第195話 償いきれぬ償い
「ここは……どこだ? オレは確か……」
気がつくとヒビキは何もない空間に横たわっていた。戦闘を繰り広げていたはずのロドリゲスも、味方のユウヤ達の姿も見えない。
腕を、腰を、足を触ってみる。痛くない。肩を、背中を、頭を触ってみる。何も異変は感じられない。だが、激しい戦いをしていたのならば、逆に痛みを感じないことこそが逆に「異変」なのだ。
ヒビキは辺りを散策する。するとどこかで見覚えのあるような、白衣を身にまとった男が現れた。ヒビキはそれが誰かすぐに分かった。
(ブティフ……いや、あいつはグレーゾ……あのクソ科学者だ!)
察した。これは過去なのだと。自分はきっと死んだか、もしくはそのギリギリのところをさまよい、精神だけ過去に飛ばされているのだと。
ヒビキはパーカーのフードを被ってグレーゾに近付き、とある話を持ちかけた。少しでも悪夢を抑えることができるなら、と。
「……おい、錬金術を知っているか? かつて多くの科学者が精を出した分野のことだ」
「……だ、誰だね! 急に現れて!」
「だがその研究も、今は行われていない。金が貴重な金属なのは数百年同じままだ」
「だ、だから誰だというのだ!」
(ここで東雲ヒビキという名を名乗るワケにはいかない。もし変にタイムパラドックスが起きてしまったらならないからな……)
「名乗る意味は無い……だが、あえてお前には名前を付けなければな。うーん、そうだな……
お前今、体調が良くなればおいしい料理でも食べたいと考えているな? ならば名前は……フランスのフルコース料理にあやかりブ――」
「素人文句で恐縮だが、人の話をしっかり聞くのだ! あと、そんなスパイのコードネームみたいな名前などいらぬ、我の名はグレーゾだ! 覚えておけ、グ、レ、エ、ゾ!」
(チッ……こいつが近い未来オレの部下になるなんて滑稽だな……)
「……グレーゾよ、今お前の体を蝕んでいるものは、人間に隠されし能力の制御が効かない状態、いわば魔法の暴走だ!」
「ま、魔法……!? それは我が求めし技術、詳しく教えてくれ!」
「……グレーゾ、お前はもうその条件を満たしているのだ。第一に<神を名乗り、強大な力を持つ一族、ホリズンイリス一族>と邂逅すること! そして第二に、自らの精神と大自然を調和させ、任意の箇所に力を込めて念じること! 一度やってみるがいい」
「……こ、このような感じか!?」
グレーゾはその拳から霰のようなものを生み出してみせた。
「……そうだ、それが魔法。グレーゾは……どうやら研究者のようだな。この研究を重ねて実用化し、未来永劫幸せな世界を作るがいい」
「だ……だが、再現性も無しに研究結果と認められるワケが……」
「……オレの知り合いに、正義の心を持ったホリズンイリス一族がいる。グレーゾが以前会った奴とは真逆のな。

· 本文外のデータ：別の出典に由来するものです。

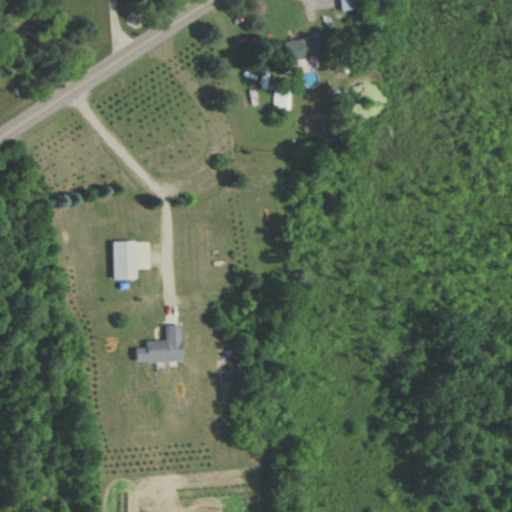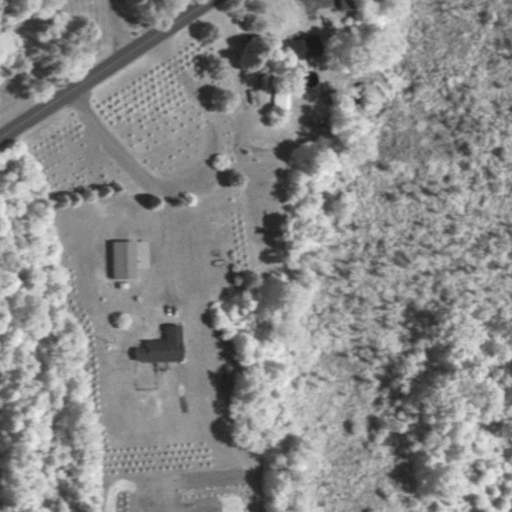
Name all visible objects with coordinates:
building: (344, 4)
road: (115, 30)
building: (300, 47)
road: (109, 70)
building: (279, 101)
road: (154, 186)
building: (121, 259)
building: (158, 347)
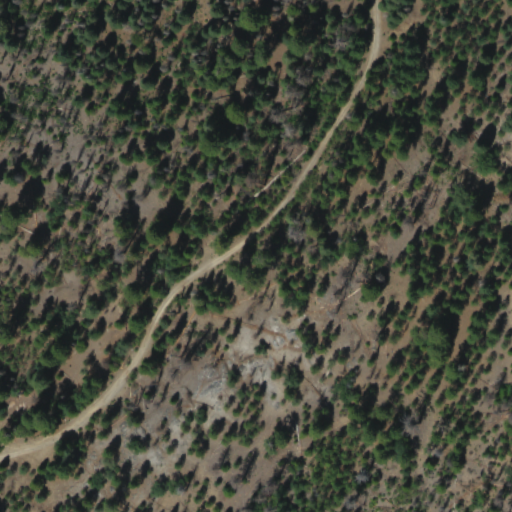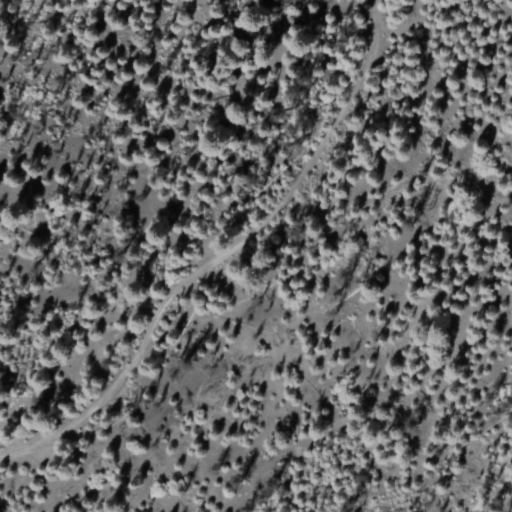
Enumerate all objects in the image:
road: (227, 254)
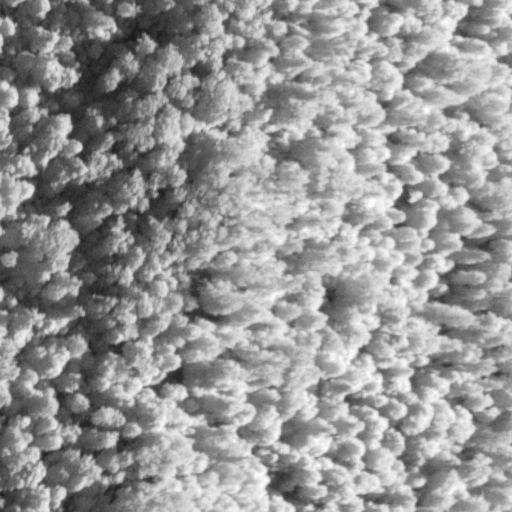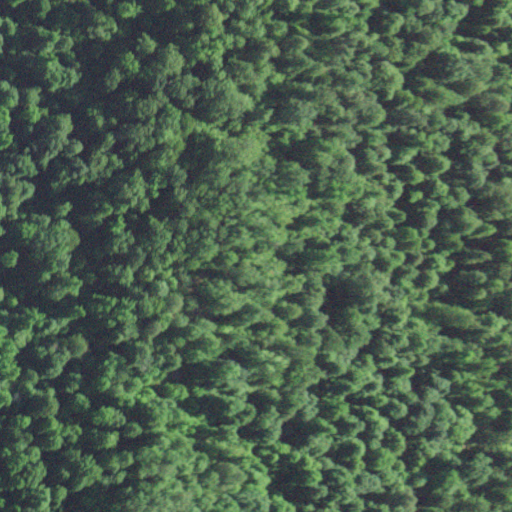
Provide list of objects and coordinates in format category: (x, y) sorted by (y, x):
road: (487, 256)
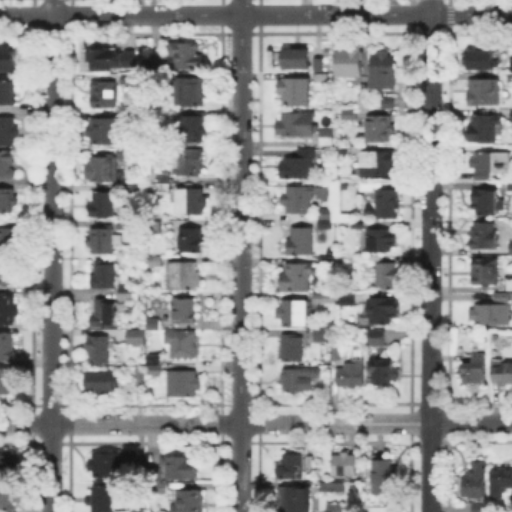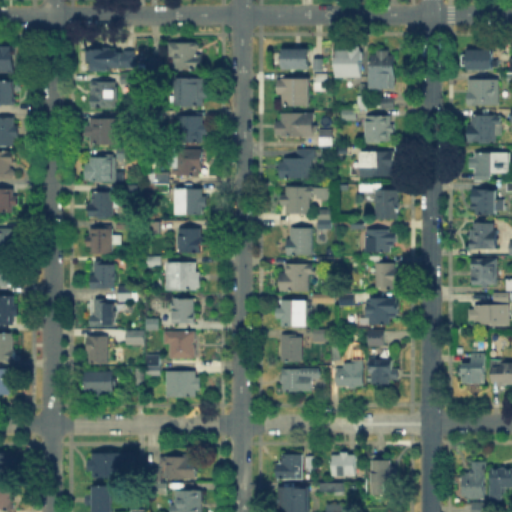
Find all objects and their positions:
road: (430, 7)
road: (214, 14)
road: (471, 14)
building: (183, 54)
building: (185, 56)
building: (5, 57)
building: (108, 57)
building: (293, 57)
building: (478, 58)
building: (110, 59)
building: (7, 60)
building: (297, 60)
building: (152, 61)
building: (346, 61)
building: (481, 61)
building: (319, 63)
building: (349, 63)
building: (509, 63)
building: (155, 65)
building: (386, 67)
building: (380, 69)
building: (510, 77)
building: (124, 78)
building: (129, 81)
building: (321, 81)
building: (292, 89)
building: (188, 90)
building: (480, 90)
building: (5, 91)
building: (101, 92)
building: (192, 93)
building: (484, 93)
building: (7, 94)
building: (295, 94)
building: (105, 96)
building: (362, 98)
building: (389, 105)
building: (129, 114)
building: (511, 116)
building: (351, 117)
building: (293, 123)
building: (297, 126)
building: (376, 126)
building: (189, 127)
building: (481, 127)
building: (191, 128)
building: (6, 129)
building: (100, 129)
building: (380, 129)
building: (486, 131)
building: (104, 132)
building: (8, 133)
building: (327, 142)
building: (186, 160)
building: (5, 162)
building: (375, 162)
building: (486, 162)
building: (296, 163)
building: (189, 164)
building: (378, 164)
building: (5, 165)
building: (489, 166)
building: (98, 167)
building: (300, 167)
building: (104, 168)
building: (161, 182)
building: (369, 187)
building: (510, 187)
building: (132, 191)
building: (299, 196)
building: (6, 198)
building: (187, 199)
building: (484, 200)
building: (299, 201)
building: (8, 202)
building: (100, 202)
building: (384, 202)
building: (192, 203)
building: (488, 204)
building: (105, 206)
building: (388, 206)
building: (325, 216)
building: (322, 217)
building: (326, 224)
building: (126, 226)
building: (481, 234)
building: (485, 237)
building: (4, 238)
building: (188, 238)
building: (98, 239)
building: (298, 239)
building: (378, 239)
building: (100, 241)
building: (7, 242)
building: (193, 242)
building: (380, 242)
building: (302, 243)
building: (509, 245)
building: (511, 249)
road: (240, 255)
road: (51, 256)
building: (327, 261)
building: (157, 263)
road: (430, 263)
building: (482, 269)
building: (101, 273)
building: (384, 273)
building: (101, 274)
building: (181, 274)
building: (487, 274)
building: (4, 275)
building: (7, 275)
building: (294, 275)
building: (387, 277)
building: (185, 278)
building: (297, 281)
building: (511, 284)
building: (123, 291)
building: (127, 295)
building: (498, 295)
building: (503, 298)
building: (347, 301)
building: (181, 308)
building: (379, 308)
building: (7, 310)
building: (100, 311)
building: (184, 311)
building: (291, 311)
building: (381, 311)
building: (487, 312)
building: (491, 314)
building: (103, 315)
building: (293, 315)
building: (319, 333)
building: (133, 335)
building: (374, 336)
building: (321, 338)
building: (377, 339)
building: (137, 340)
building: (178, 342)
building: (5, 344)
building: (183, 345)
building: (289, 346)
building: (8, 348)
building: (95, 348)
building: (293, 349)
building: (101, 350)
building: (337, 351)
building: (396, 352)
road: (25, 362)
building: (151, 363)
building: (155, 366)
building: (472, 368)
building: (381, 369)
building: (500, 370)
building: (474, 371)
building: (348, 372)
building: (502, 372)
building: (382, 374)
building: (352, 376)
building: (296, 377)
building: (5, 379)
building: (97, 381)
building: (180, 381)
building: (100, 382)
building: (6, 384)
building: (297, 384)
building: (184, 385)
road: (256, 423)
building: (7, 462)
building: (342, 462)
building: (6, 463)
building: (106, 463)
building: (294, 464)
building: (177, 465)
building: (289, 465)
building: (346, 466)
building: (108, 467)
building: (181, 468)
building: (380, 475)
building: (384, 476)
building: (472, 479)
building: (498, 480)
building: (476, 482)
building: (501, 483)
building: (163, 489)
building: (334, 490)
building: (5, 496)
building: (6, 496)
building: (99, 497)
building: (292, 498)
building: (104, 499)
building: (185, 500)
building: (297, 501)
building: (190, 502)
building: (333, 506)
building: (477, 506)
building: (480, 508)
building: (140, 510)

彼の能力で、全世界の人々の夢の中に現れてもらい……第一の条件を全員クリアさせようと思う。
そしてこれからの未来に生まれてくる人にも同様の条件を達成させるために、遺伝性の呪いを――」
「そ、それでこの魔法はどのようなことが可能なのだ!?」
「人の話くらい最後まで聞くべきだぞ……まぁ、身の回りのことが全てラクショーにできるようになるし、技術も娯楽もパワーアップ! それに……悪の心を持つホリズンイリス一族の襲来の対抗手段にもなる。
だけども奴らはこの能力のことを嫌っているだけに、見つからないためにも乱用をしては……って聞け、大事なところを、おいっ!」
グレーゾは半狂乱状態で消え去ってしまった。忠告を無視して……いや、元々ここでグレーゾが話を聞かないせいで、あんな未来に繋がることは変えられない運命だったのかもしれない。それでもヒビキはただできること、ユウヤに思いを伝えることであった。